# Train Show finds



## drumz (Jan 10, 2008)

This was my first Train Show, and bought a few slots(Tyco HP7). The Trans-Am is a light chassis. The bulb blew out when I tested it. And, I just love the truck, and I don't know anything about it. Thanks


----------



## ParkRNDL (Mar 20, 2002)

Nice score. I don't have much luck at the train shows around here, but I haven't stopped trying...

--rick


----------



## WesJY (Mar 4, 2004)

Nice Find!!! :thumbsup:

Wes


----------



## rdm95 (May 8, 2008)

That truck has always been one of my favs..all variations of it are equally cool! Hard to find that style with a good Chevy emblem windshield sticker. Did you get them for a good price? Those train guys like to over-price their slots..lol


----------



## drumz (Jan 10, 2008)

14 bucks for the pair. 

I also passed on a couple of package deals...AFX w/track and multiple cars, and parts, but to me it wasn't worth it for the one car in each deal, that I wanted(RoadRunner Stocker Petty colors, and the red Porsche 510K)


----------



## Dslot (Sep 2, 2007)

Wow. Cool picture. As a former adventure-gaming-industry employee, I especially like the mechanic wizard dramatically casting a _*Dispel Darkness*_ spell to fix the headlights. 

Nice find Drumz. 

I see several train shows a year. In Texas, slot equipment is not too common at train shows, but I've had occasional good finds.
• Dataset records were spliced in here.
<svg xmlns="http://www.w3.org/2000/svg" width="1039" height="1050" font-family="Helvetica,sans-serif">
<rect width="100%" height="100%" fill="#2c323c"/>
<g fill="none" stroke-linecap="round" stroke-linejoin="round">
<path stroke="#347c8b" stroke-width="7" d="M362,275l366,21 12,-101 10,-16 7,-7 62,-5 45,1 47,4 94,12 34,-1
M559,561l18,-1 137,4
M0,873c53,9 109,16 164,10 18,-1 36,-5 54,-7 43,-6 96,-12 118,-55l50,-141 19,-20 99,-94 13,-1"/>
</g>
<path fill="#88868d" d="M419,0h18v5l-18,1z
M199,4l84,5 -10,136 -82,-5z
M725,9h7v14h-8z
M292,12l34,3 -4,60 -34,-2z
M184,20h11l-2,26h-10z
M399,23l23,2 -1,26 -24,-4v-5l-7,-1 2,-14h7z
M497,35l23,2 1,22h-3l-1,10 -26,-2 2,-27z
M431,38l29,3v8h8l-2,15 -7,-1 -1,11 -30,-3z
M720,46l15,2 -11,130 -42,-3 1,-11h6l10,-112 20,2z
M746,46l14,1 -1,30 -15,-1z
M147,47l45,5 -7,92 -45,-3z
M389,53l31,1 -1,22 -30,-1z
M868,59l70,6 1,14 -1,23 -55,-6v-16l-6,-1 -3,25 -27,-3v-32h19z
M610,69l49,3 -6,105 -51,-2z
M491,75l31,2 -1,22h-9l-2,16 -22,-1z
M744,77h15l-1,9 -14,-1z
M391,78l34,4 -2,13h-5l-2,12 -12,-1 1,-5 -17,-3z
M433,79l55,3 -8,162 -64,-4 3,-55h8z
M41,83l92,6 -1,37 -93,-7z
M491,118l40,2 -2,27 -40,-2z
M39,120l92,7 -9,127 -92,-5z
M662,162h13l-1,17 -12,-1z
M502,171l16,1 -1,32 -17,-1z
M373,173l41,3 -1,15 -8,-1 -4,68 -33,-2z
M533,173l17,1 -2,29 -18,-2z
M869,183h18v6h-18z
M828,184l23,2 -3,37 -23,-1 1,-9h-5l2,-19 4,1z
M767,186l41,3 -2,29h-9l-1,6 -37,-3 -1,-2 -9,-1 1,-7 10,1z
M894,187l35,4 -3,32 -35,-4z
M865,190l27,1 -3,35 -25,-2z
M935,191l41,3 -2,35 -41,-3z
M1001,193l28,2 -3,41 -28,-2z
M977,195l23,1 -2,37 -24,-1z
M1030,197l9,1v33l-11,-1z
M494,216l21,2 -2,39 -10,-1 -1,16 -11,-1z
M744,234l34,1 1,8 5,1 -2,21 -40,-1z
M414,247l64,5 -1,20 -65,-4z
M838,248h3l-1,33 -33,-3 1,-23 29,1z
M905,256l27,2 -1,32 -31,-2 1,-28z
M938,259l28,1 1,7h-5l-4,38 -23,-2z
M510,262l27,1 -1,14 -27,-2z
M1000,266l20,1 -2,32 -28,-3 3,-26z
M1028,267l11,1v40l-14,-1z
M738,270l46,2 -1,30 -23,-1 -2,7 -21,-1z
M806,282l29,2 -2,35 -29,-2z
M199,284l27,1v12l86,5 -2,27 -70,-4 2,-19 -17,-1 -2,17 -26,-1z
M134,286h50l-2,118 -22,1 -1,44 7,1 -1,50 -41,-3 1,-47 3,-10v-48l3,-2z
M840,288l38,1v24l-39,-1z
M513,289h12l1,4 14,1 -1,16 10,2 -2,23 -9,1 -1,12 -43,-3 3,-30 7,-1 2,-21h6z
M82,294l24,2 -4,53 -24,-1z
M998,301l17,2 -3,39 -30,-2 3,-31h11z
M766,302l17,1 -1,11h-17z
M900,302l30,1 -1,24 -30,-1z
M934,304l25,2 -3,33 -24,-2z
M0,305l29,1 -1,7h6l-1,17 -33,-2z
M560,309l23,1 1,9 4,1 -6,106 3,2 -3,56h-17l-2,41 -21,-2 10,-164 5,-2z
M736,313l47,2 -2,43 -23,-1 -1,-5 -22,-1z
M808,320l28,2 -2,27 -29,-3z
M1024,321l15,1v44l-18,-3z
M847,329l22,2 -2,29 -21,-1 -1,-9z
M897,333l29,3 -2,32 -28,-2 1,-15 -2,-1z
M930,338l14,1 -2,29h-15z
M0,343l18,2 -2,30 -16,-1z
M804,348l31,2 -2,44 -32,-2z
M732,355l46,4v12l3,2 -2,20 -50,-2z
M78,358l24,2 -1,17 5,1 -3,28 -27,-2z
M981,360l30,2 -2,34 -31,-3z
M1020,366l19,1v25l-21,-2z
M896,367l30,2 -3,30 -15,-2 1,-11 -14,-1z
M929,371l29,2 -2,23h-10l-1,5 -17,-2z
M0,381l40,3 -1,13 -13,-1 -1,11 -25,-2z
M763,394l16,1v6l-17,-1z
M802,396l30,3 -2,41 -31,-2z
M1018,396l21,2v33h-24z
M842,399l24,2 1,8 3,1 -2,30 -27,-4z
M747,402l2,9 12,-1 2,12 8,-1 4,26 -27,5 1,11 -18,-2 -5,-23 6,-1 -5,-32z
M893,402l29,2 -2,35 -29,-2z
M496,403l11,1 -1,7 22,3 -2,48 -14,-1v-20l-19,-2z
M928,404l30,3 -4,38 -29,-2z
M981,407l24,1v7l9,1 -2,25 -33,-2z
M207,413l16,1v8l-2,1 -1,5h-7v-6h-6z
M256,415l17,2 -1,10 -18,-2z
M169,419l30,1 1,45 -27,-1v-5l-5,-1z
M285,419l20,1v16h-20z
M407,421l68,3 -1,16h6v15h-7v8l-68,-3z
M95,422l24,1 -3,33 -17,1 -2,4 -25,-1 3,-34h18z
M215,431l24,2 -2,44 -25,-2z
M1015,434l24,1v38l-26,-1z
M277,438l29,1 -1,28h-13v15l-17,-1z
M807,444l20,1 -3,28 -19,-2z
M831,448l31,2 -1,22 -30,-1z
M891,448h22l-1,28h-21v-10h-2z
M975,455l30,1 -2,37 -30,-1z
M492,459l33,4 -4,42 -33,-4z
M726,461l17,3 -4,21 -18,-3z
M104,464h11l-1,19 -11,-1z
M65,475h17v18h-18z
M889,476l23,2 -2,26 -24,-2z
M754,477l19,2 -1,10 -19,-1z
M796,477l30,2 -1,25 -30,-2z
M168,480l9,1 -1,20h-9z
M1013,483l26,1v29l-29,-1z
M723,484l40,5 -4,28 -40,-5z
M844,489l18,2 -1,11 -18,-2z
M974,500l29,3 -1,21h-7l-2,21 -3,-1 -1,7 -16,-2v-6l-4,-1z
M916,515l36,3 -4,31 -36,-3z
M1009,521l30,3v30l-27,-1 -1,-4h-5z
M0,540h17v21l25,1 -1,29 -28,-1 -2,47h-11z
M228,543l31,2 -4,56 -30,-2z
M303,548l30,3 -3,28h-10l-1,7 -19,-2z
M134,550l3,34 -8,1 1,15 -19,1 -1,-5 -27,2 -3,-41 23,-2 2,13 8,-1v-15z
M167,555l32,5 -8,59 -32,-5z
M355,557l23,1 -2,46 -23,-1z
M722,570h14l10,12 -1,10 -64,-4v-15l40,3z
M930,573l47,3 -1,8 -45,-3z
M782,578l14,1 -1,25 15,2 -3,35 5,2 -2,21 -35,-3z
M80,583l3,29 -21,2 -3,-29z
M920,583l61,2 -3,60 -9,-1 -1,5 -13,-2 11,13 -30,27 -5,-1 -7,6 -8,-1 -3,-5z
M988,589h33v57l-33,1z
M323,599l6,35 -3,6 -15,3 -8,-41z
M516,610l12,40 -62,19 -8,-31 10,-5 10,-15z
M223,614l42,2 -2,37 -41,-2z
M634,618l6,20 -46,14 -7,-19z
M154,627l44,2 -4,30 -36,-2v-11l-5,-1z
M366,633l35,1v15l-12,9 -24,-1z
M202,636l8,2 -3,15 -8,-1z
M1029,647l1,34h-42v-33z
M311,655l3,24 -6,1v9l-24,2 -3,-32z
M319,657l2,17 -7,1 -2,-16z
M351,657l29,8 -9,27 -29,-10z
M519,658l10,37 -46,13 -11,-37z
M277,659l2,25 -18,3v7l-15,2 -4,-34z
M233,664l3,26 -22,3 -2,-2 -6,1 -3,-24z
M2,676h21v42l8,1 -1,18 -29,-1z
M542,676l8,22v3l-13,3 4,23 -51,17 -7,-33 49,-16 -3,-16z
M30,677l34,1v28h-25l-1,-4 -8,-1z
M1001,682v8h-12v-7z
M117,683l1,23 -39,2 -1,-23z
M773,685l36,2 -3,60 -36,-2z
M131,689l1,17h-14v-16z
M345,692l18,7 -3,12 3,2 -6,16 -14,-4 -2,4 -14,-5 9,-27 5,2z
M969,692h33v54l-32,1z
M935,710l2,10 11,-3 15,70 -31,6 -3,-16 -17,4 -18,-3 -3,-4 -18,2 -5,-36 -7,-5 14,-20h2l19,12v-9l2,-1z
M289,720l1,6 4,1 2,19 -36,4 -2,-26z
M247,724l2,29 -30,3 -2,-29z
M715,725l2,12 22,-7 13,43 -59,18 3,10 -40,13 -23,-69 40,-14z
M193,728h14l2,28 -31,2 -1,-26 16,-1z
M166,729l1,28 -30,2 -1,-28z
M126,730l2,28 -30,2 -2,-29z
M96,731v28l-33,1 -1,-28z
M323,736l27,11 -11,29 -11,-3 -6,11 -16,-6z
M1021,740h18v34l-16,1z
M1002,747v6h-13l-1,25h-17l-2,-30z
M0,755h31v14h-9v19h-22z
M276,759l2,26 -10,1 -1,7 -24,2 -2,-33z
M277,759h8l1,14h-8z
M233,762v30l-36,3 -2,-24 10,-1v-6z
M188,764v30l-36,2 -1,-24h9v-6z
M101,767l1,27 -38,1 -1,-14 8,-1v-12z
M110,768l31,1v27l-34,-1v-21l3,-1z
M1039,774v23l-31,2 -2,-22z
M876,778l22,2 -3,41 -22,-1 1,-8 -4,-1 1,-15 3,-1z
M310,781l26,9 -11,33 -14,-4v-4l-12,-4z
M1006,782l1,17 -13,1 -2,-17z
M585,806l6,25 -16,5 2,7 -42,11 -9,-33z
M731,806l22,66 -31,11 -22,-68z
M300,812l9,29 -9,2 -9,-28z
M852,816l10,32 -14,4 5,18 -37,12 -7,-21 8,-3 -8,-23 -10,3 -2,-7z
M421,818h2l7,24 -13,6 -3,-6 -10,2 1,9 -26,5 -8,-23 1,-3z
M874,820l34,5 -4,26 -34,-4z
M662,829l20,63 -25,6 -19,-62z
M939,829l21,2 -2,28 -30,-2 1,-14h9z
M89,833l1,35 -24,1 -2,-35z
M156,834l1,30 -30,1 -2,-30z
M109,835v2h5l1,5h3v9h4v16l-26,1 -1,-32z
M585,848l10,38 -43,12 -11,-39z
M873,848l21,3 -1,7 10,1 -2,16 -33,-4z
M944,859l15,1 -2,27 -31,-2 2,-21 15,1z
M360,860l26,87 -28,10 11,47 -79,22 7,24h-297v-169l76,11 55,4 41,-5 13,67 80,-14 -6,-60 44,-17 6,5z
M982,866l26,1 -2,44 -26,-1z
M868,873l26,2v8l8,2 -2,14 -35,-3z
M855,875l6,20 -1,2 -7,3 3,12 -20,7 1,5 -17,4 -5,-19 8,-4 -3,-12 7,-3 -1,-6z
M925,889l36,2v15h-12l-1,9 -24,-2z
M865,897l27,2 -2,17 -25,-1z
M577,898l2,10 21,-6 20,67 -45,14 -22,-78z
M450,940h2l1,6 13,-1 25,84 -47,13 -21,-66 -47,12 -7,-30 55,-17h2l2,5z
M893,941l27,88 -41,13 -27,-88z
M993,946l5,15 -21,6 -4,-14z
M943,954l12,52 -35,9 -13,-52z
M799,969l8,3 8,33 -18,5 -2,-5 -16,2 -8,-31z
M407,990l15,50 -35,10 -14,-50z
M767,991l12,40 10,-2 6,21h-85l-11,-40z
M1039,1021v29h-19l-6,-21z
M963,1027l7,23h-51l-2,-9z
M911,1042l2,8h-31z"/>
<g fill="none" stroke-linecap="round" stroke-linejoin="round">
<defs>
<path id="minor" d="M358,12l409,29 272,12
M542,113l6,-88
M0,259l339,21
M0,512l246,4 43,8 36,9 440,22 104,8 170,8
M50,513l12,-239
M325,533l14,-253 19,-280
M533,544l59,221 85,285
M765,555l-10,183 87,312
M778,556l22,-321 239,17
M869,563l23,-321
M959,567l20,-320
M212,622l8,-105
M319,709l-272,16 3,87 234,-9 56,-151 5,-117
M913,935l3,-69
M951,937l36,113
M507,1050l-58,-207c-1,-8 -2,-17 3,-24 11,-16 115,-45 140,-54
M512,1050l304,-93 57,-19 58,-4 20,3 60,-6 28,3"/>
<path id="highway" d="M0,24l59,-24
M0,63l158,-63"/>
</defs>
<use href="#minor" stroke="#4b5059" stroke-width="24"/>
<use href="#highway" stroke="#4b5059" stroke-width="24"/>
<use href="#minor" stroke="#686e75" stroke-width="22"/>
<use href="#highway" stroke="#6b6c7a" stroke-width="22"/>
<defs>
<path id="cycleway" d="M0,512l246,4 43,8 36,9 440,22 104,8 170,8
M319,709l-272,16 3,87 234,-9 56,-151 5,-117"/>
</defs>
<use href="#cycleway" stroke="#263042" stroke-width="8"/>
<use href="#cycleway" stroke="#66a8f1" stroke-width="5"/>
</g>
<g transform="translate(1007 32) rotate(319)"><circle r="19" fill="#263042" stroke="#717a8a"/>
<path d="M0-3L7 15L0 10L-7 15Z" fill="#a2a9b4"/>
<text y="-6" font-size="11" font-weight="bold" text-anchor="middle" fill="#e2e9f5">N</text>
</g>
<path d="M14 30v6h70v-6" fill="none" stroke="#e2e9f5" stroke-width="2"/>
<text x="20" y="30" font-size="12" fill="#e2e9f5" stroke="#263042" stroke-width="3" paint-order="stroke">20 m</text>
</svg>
$20. Both chassis work. Extra contents.

To have a chance, you should plan to be in line when the doors open on the first day and you should ask at any likely-looking booth. I got the US-1 set when a customer heard me ask a dealer if he had any slotcar stuff (he didn't), and mentioned he'd seen a truck set in the next room next to the windows. I found another lot when I asked a dealer, and he said,"No, but the guy at the next table has some. Ask to see it, because it's behind the table in a box."

-- D


----------



## plymouth71 (Dec 14, 2009)

The second last train show I went to, I got these, I mean my cute little boy, got these for me, err us, for free:


----------



## torredcuda (Feb 1, 2004)

Since there are no slot car shows in these parts I go to the toy and train shows usually find something.As I`m also going to run the train thru my town section I`ll pick up at least something train related if I don`t find any slots or diecast.


----------